EWRE Seminar: Molly Likens and Chitresh Anand

EWRE flyer
EWRE flyer

Who: Molly Likens and Chitresh Anand
When: May 3rd at 11:00am
Where: A445 KH (Lincoln), 160 PKI (Omaha)

Molly Likens: Impacts of Stream Bed Adjustments on Local Stream
Morphology at Bridge Crossings
Abstract: Nebraska sand-bed rivers have long been a part of sediment transport studies and have been used in the development of numerous well-known empirical bedload equations. Some of these studies have shown how adjustments in streambed elevation led to changes in local stream morphology. The sand-bed rivers of Nebraska are highly susceptible to such changes due to their wide, shallow cross-sections and erodibility. The objective of our study is to synthesize a hydrodynamic model with high resolution field data and improved methods of representing sediment transport to better predict both short and long-term channel adjustments for an aggravated sand-bed river. The field component of our study targets reaches of the Niobrara River in northern Nebraska near two bridges, the Highway 11 bridge and the Highway 281 bridge. These reaches are of particular interest because they are situated upstream and downstream of a dam that failed in 2019, releasing large quantities of sand into the downstream reach. We used digital elevation model (DEM) data from United States Geological Survey (USGS) and HEC-RAS 2D to create base models of the two reaches. These models will be refined with recently collected Unmanned Aerial System (UAS) data that provides us with Digital Terrain Models (DTMs) and aerial photos (for roughness estimation) of the sites. The UAS data will be updated over the course of the project to reveal temporal changes in the topography of the reaches. All of the data are being incorporated in the HEC-RAS 2D model to assess model performance and to adjust the model to optimize short-term predictions.
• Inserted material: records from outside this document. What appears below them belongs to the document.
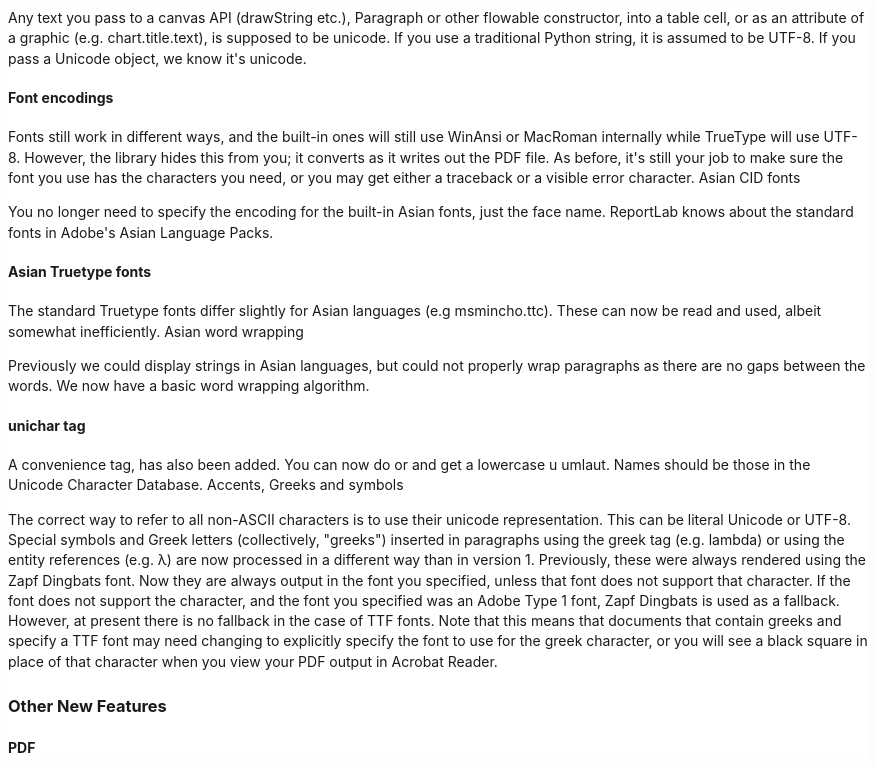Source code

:   Any text you pass to a canvas API (drawString etc.), Paragraph or other 
  flowable constructor, into a table cell, or as an attribute of a graphic (e.g. 
  chart.title.text), is supposed to be unicode. If you use a traditional Python 
  string, it is assumed to be UTF-8. If you pass a Unicode object, we know it's 
  unicode. 

#### Font encodings

  Fonts still work in different ways, and the built-in ones will still use 
  WinAnsi or MacRoman internally while TrueType will use UTF-8. However, the 
  library hides this from you; it converts as it writes out the PDF file. As 
  before, it's still your job to make sure the font you use has the characters 
  you need, or you may get either a traceback or a visible error character. 
  Asian CID fonts

  You no longer need to specify the encoding for the built-in Asian fonts, 
  just the face name. ReportLab knows about the standard fonts in Adobe's Asian 
  Language Packs. 

#### Asian Truetype fonts

  The standard Truetype fonts differ slightly for Asian languages (e.g 
  msmincho.ttc). These can now be read and used, albeit somewhat inefficiently. 
  Asian word wrapping

  Previously we could display strings in Asian languages, but could not 
  properly wrap paragraphs as there are no gaps between the words. We now have a 
  basic word wrapping algorithm.

#### unichar tag

  A convenience tag, <unichar/> has also been added. You can now do <unichar 
  code="0xfc"/> or <unichar name='LATIN SMALL LETTER U WITH DIAERESIS'/> and get 
  a lowercase u umlaut. Names should be those in the Unicode Character Database.
  Accents, Greeks and symbols

  The correct way to refer to all non-ASCII characters is to use their 
  unicode representation. This can be literal Unicode or UTF-8. Special symbols 
  and Greek letters (collectively, "greeks") inserted in paragraphs using the 
  greek tag (e.g. <greek>lambda</greek>) or using the entity references (e.g. 
  &lambda;) are now processed in a different way than in version 1. Previously, 
  these were always rendered using the Zapf Dingbats font. Now they are always 
  output in the font you specified, unless that font does not support that 
  character. If the font does not support the character, and the font you 
  specified was an Adobe Type 1 font, Zapf Dingbats is used as a fallback. 
  However, at present there is no fallback in the case of TTF fonts. Note that 
  this means that documents that contain greeks and specify a TTF font may need 
  changing to explicitly specify the font to use for the greek character, or you 
  will see a black square in place of that character when you view your PDF 
  output in Acrobat Reader.

### Other New Features

#### PDF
Chitresh Anand: Spatio-temporal trends in Indian Rainfall
Abstract: The Indian rainfall pattern exhibits notable spatial heterogeneity and temporal variability, influenced by changing climate conditions and global warming. Despite extensive studies in the literature, there remains a lack of consensus regarding trend patterns in Indian rainfall. This study aims to analyze spatial and temporal trends in rainfall across the Indian landmass, focusing on the effects of data resolution on trend analysis. Utilizing daily rainfall data from the India Meteorological Department (IMD), both parametric and non-parametric tests are employed for trend detection, considering potential differences in methodologies. Results indicate that while varying data resolutions yield different outcomes, methodological differences also significantly impact trend results. Specifically, a cluster of grid points spanning central and eastern Indian landmass exhibits a notable decreasing trend, identified through field significance testing. Additionally, trends derived from rain gauge data are compared with those from gridded data, revealing the complexities introduced by missing values in rain gauge datasets. Ultimately, the study underscores the importance of
meticulously selecting datasets and trend analysis tools to accurately discern trends in rainfall data.